Voglia di rinnovare il bagno? È il momento di cambiare casa, e quindi nuova casa, nuovo bagno? In entrambi i casi, ci sono dei lavori importanti da fare e la prima cosa da capire è qual è lo stile più indicato, che va ovviamente trovato rispettando le condizioni di un ambiente come il bagno: un locale della casa che ha un grande tasso di umidità, e che quindi richiede l’uso di materiali molto resistenti e impermeabili. Porosità e impermeabilità sono le due parole chiave, perché senza di loro le piastrelle a contatto con l’acqua e le sostanze detergenti normalmente usate per la pulizia rimarrebbero deteriorate e danneggiate nelle superfici. Vediamo, quindi, di seguito quali sono i materiali più indicati per il bagno.

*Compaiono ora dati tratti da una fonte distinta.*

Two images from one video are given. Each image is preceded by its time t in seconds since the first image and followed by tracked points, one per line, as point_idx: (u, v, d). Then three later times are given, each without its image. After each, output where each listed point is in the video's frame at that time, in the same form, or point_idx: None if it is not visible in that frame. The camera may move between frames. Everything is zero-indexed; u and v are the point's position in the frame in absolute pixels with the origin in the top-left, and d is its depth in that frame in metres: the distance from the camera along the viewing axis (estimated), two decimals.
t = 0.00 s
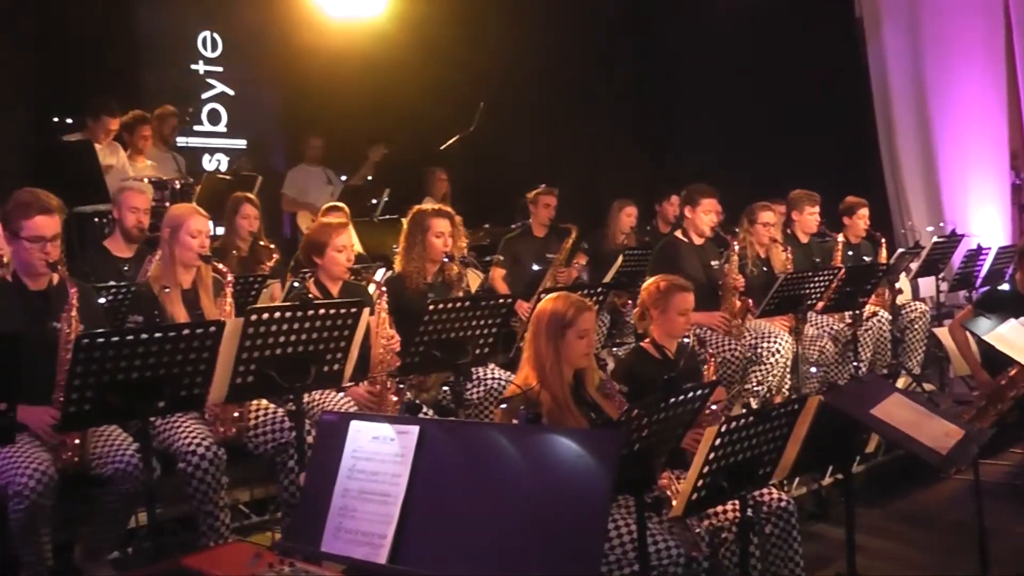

La ceramica è un materiale 100% non assorbente, e quindi perfetto in un contesto, come quello del bagno, dove regna incontrastata l’umidità. Le piastrelle di ceramica hanno una lunga durata, e sono un prodotto molto elegante con ampia varietà di stili e colori, da tonalità più naturali, a quelle più accese fino alle sempre apprezzate versioni pastello. E poi le piastrelle possono avere trame geometriche, che ben si adattano a quasi ogni stile e trasformano il bagno in un ambiente unico nel suo genere.
Tra le idee migliori di rivestimento per il bagno c’è anche il gres porcellanato, materiale recente ma di successo e continuamente migliorato dalle più avanzate aziende del settore. Il gres porcellanato unisce insieme la resistenza e l’impermeabilità, entrambe ottime per sopportare l’umidità di questo ambiente. A livello stilistico, poi, il gres porcellanato non frena la fantasia, ed è contraddistinto da colori, disegni e trame di ogni genere, riuscendo anche a riprodurre gli effetti estetici di altri materiali come il marmo, il legno e la pietra naturale. Quindi si presenta come un materiale estremamente versatile.
La pietra naturale è un materiale molto nobile e antico, ed è anch’essa nella lista dei migliori materiali per rivestire la superficie del bagno. La pietra naturale dà luogo ad uno spazio molto gradevole e speciale, unico nel suo genere, soprattutto perché la pietra tagliata nelle cave ha sempre delle forme e dimensioni diverse, appunto irripetibili. Una delle pietre maggiormente diffuse è l’ardesia per via delle sue venature molto particolari, ma sono molto apprezzati anche il granito in tutte le sue varianti e ovviamente il marmo.
Rispetto alla pietra naturale, quella ricostruita è più economica, ed è lavorata prima della posa per conferirgli sempre una dimensione omogenea (a differenza della pietra naturale che, come si è visto, ha sempre forme irregolari e uniche). È perfetto per chi cerca un bagno con un rivestimento regolare, per avere anche degli interessanti effetti ottici.
Il legno è un materiale caldo, naturale, in grado di rendere l’ambiente del bagno più elegante, rilassante, a effetto SPA. Il legno deve essere adattato alle condizioni di forte umidità del bagno con degli opportuni trattamenti prima della posa. I legni più indicati per il rivestimento del bagno sono quelli tropicali, quindi Teak, Doussiè, Iroko, Merbau, naturalmente più predisposti a resistere all’umidità.
Chi cerca un bagno in stile più industriale può trovare la soluzione più indicata nei mattoni a vista: sono perfetti in un loft o in un bagno piccolo, dove il mattone vivo acquista più fascino e consente di fare un tuffo nel passato. Bisogna però avere una certa cura del materiale: infatti se non è trattato, il mattone è soggetto a muffa e accumulo di umidità: ecco perché una ventilazione adeguata del bagno è assolutamente fondamentale.